(Saved data entries)
»»

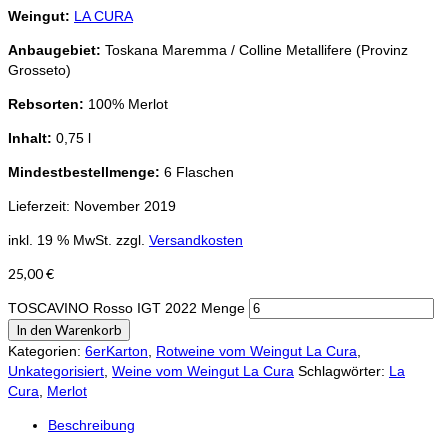
Weingut:
LA CURA
Anbaugebiet:
Toskana Maremma / Colline Metallifere (Provinz
Grosseto)
Rebsorten:
100% Merlot
Inhalt:
0,75 l
Mindestbestellmenge:
6 Flaschen
Lieferzeit:
November 2019
inkl. 19 % MwSt.
zzgl.
Versandkosten
25,00
€
TOSCAVINO Rosso IGT 2022 Menge
In den Warenkorb
Kategorien:
6erKarton
,
Rotweine vom Weingut La Cura
,
Unkategorisiert
,
Weine vom Weingut La Cura
Schlagwörter:
La
Cura
,
Merlot
Beschreibung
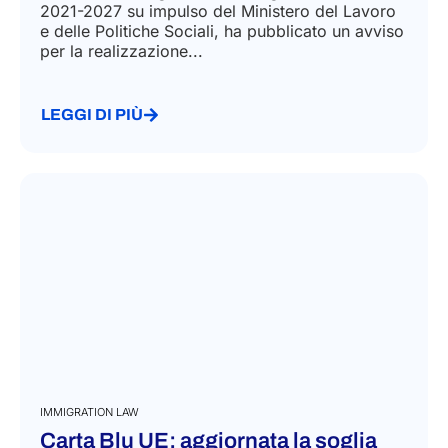
2021-2027 su impulso del Ministero del Lavoro
e delle Politiche Sociali, ha pubblicato un avviso
per la realizzazione...
LEGGI DI PIÙ
IMMIGRATION LAW
Carta Blu UE: aggiornata la soglia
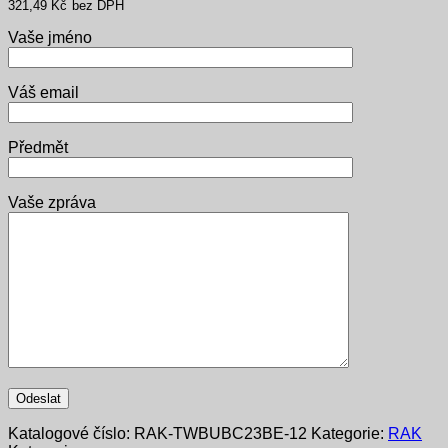
321,49
Kč
bez DPH
Vaše jméno
Váš email
Předmět
Vaše zpráva
Katalogové číslo:
RAK-TWBUBC23BE-12
Kategorie:
RAK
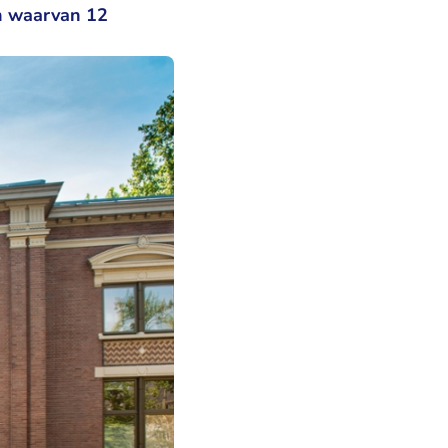
n waarvan 12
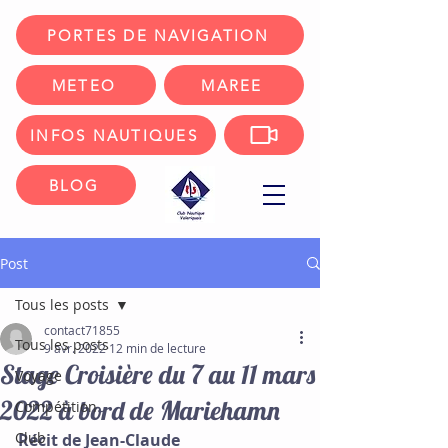
PORTES DE NAVIGATION
METEO
MAREE
INFOS NAUTIQUES
BLOG
Post
Tous les posts
contact71855
Tous les posts
9 avr. 2022
12 min de lecture
Stage Croisière du 7 au 11 mars
Voyage
2022 à bord de Mariehamn
Compétition
Club
Récit de Jean-Claude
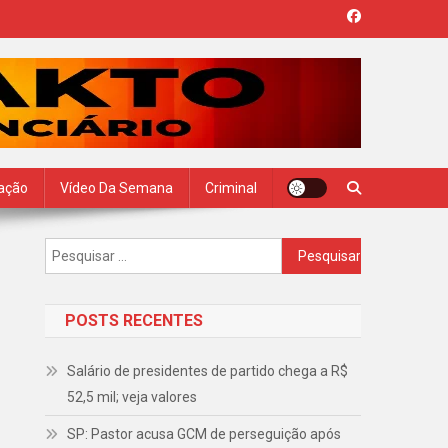
zação
Vídeo Da Semana
Criminal
Pesquisar
por:
POSTS RECENTES
Salário de presidentes de partido chega a R$
52,5 mil; veja valores
SP: Pastor acusa GCM de perseguição após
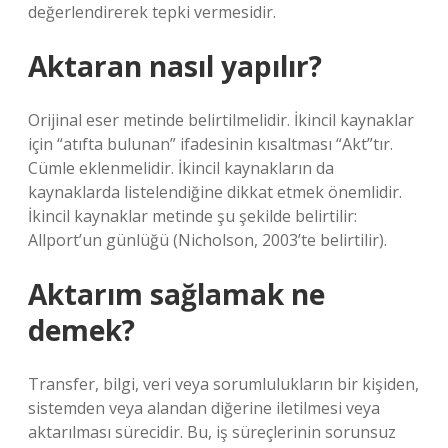
değerlendirerek tepki vermesidir.
Aktaran nasıl yapılır?
Orijinal eser metinde belirtilmelidir. İkincil kaynaklar
için “atıfta bulunan” ifadesinin kısaltması “Akt”tır.
Cümle eklenmelidir. İkincil kaynakların da
kaynaklarda listelendiğine dikkat etmek önemlidir.
İkincil kaynaklar metinde şu şekilde belirtilir:
Allport’un günlüğü (Nicholson, 2003’te belirtilir).
Aktarım sağlamak ne
demek?
Transfer, bilgi, veri veya sorumlulukların bir kişiden,
sistemden veya alandan diğerine iletilmesi veya
aktarılması sürecidir. Bu, iş süreçlerinin sorunsuz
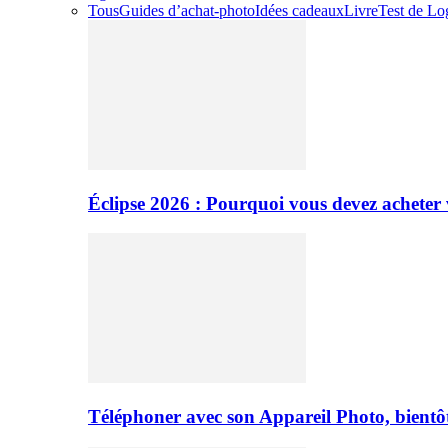
Tous
Guides d’achat-photo
Idées cadeaux
Livre
Test de Log
Éclipse 2026 : Pourquoi vous devez acheter 
Téléphoner avec son Appareil Photo, bientôt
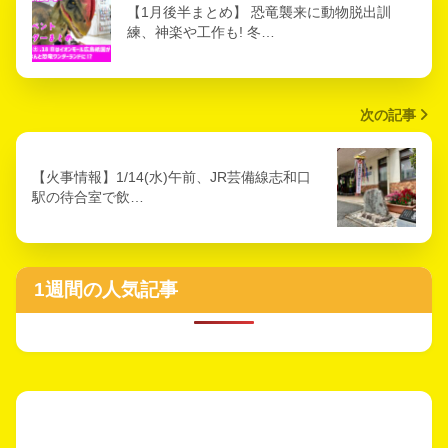
【1月後半まとめ】 恐竜襲来に動物脱出訓
練、神楽や工作も! 冬…
次の記事
【火事情報】1/14(水)午前、JR芸備線志和口
駅の待合室で飲…
1週間の人気記事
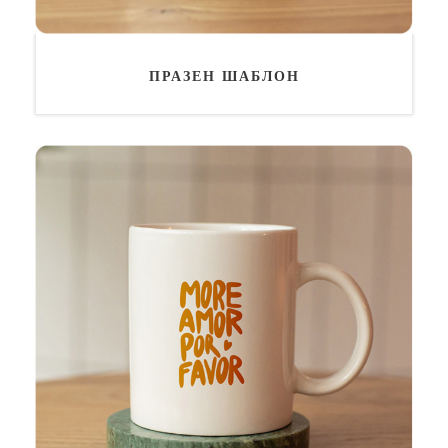
ПРАЗЕН ШАБЛОН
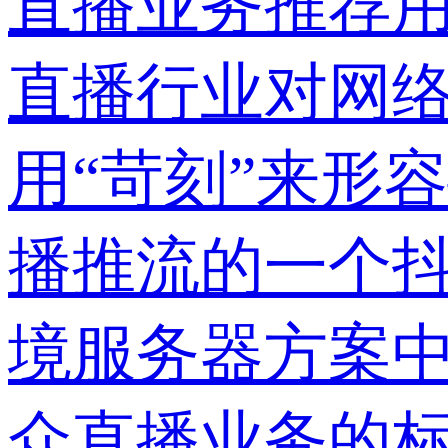
直播业务推荐用
直播行业对网
用“苛刻”来形
播推流的一个
境服务器方案中
众直播业务的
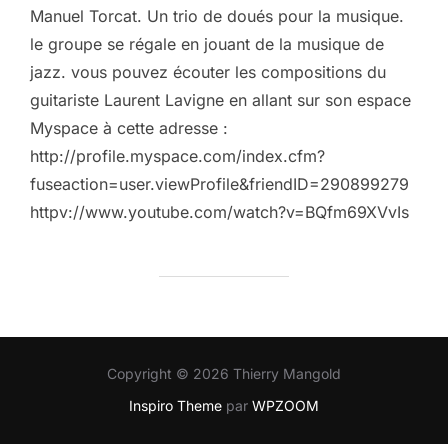
Manuel Torcat. Un trio de doués pour la musique.
le groupe se régale en jouant de la musique de
jazz. vous pouvez écouter les compositions du
guitariste Laurent Lavigne en allant sur son espace
Myspace à cette adresse :
http://profile.myspace.com/index.cfm?
fuseaction=user.viewProfile&friendID=290899279
httpv://www.youtube.com/watch?v=BQfm69XVvIs
Copyright © 2026 Thierry Mangold
Inspiro Theme
par
WPZOOM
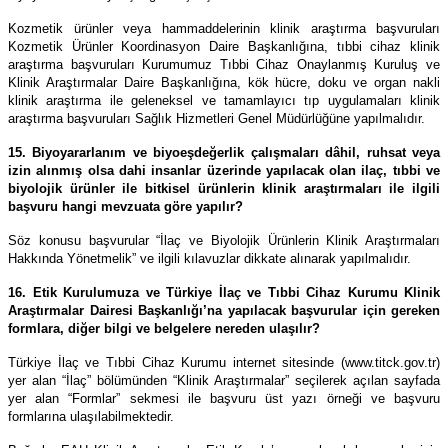
Kozmetik ürünler veya hammaddelerinin klinik araştırma başvuruları
Kozmetik Ürünler Koordinasyon Daire Başkanlığına, tıbbi cihaz klinik
araştırma başvuruları Kurumumuz Tıbbi Cihaz Onaylanmış Kuruluş ve
Klinik Araştırmalar Daire Başkanlığına, kök hücre, doku ve organ nakli
klinik araştırma ile geleneksel ve tamamlayıcı tıp uygulamaları klinik
araştırma başvuruları Sağlık Hizmetleri Genel Müdürlüğüne yapılmalıdır.
15. Biyoyararlanım ve biyoeşdeğerlik çalışmaları dâhil, ruhsat veya
izin alınmış olsa dahi insanlar üzerinde yapılacak olan ilaç, tıbbi ve
biyolojik ürünler ile bitkisel ürünlerin klinik araştırmaları ile ilgili
başvuru hangi mevzuata göre yapılır?
Söz konusu başvurular “İlaç ve Biyolojik Ürünlerin Klinik Araştırmaları
Hakkında Yönetmelik” ve ilgili kılavuzlar dikkate alınarak yapılmalıdır.
16. Etik Kurulumuza ve Türkiye İlaç ve Tıbbi Cihaz Kurumu Klinik
Araştırmalar Dairesi Başkanlığı’na yapılacak başvurular için gereken
formlara, diğer bilgi ve belgelere nereden ulaşılır?
Türkiye İlaç ve Tıbbi Cihaz Kurumu internet sitesinde (www.titck.gov.tr)
yer alan “İlaç” bölümünden “Klinik Araştırmalar” seçilerek açılan sayfada
yer alan “Formlar” sekmesi ile başvuru üst yazı örneği ve başvuru
formlarına ulaşılabilmektedir.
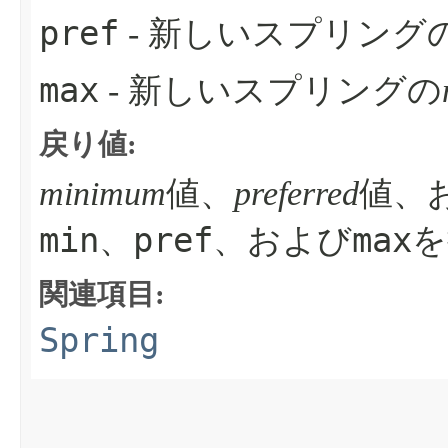
pref
- 新しいスプリング
max
- 新しいスプリングの
戻り値:
minimum
値、
preferred
値、
min
pref
max
、
、および
を
関連項目:
Spring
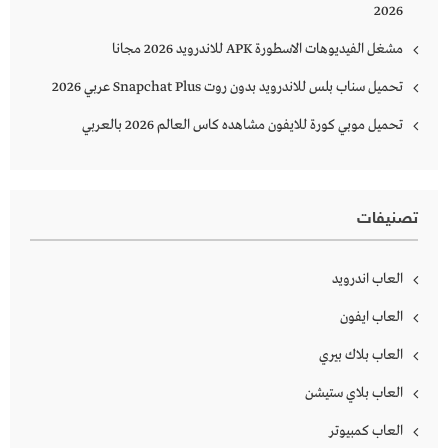
2026
مشغل الفيديوهات الاسطورة APK للاندرويد 2026 مجانا
تحميل سناب بلس للاندرويد بدون روت Snapchat Plus‏ عربي 2026
تحميل موبي كورة للايفون مشاهده كاس العالم 2026 بالعربي
تصنيفات
العاب اندرويد
العاب ايفون
العاب بلاك بيري
العاب بلاي ستيشن
العاب كمبيوتر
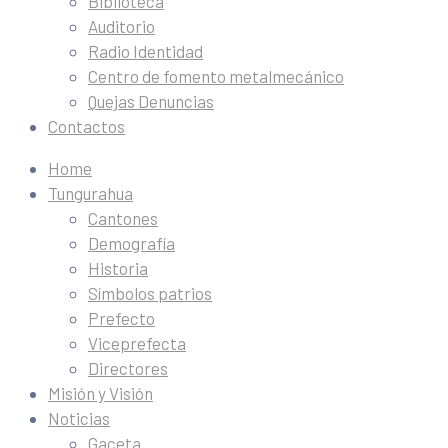
Biblioteca
Auditorio
Radio Identidad
Centro de fomento metalmecánico
Quejas Denuncias
Contactos
Home
Tungurahua
Cantones
Demografía
Historia
Símbolos patrios
Prefecto
Viceprefecta
Directores
Misión y Visión
Noticias
Gaceta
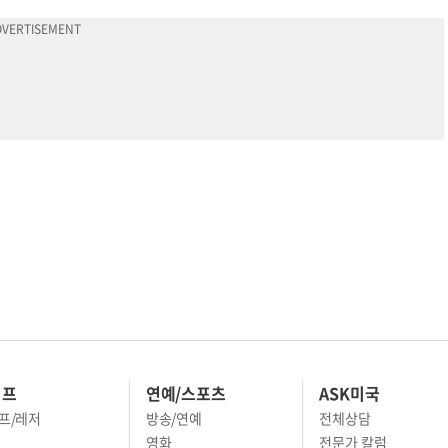
이프
연예/스포츠
ASK미국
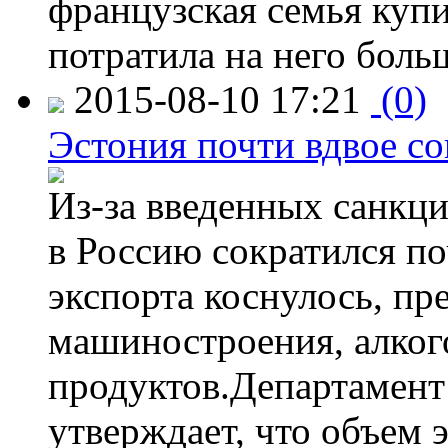
французская семья купи
потратила на него больш
2015-08-10 17:21
(0)
Эстония почти вдвое со
Из-за введенных санкци
в Россию сократился по
экспорта коснулось, пр
машиностроения, алког
продуктов.Департамент
утверждает, что объем 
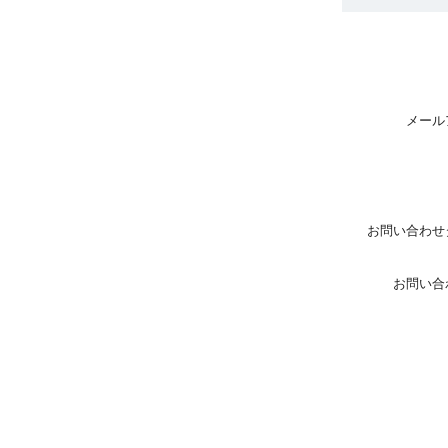
メール
お問い合わせ
お問い合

««

Rewrite the items from the line containing "n waarvan 12" through the line containing "SP: Pastor acusa GCM de perseguição após", both included, replacing "Tous les posts" with "Tous les articles" and changing nothing else. Return only those lines, without the pictures.

* Answer for the task
n waarvan 12
PORTES DE NAVIGATION
METEO
MAREE
INFOS NAUTIQUES
BLOG
Post
Tous les articles
contact71855
Tous les articles
9 avr. 2022
12 min de lecture
Stage Croisière du 7 au 11 mars
Voyage
2022 à bord de Mariehamn
Compétition
Club
Récit de Jean-Claude
zação
Vídeo Da Semana
Criminal
Pesquisar
por:
POSTS RECENTES
Salário de presidentes de partido chega a R$
52,5 mil; veja valores
SP: Pastor acusa GCM de perseguição após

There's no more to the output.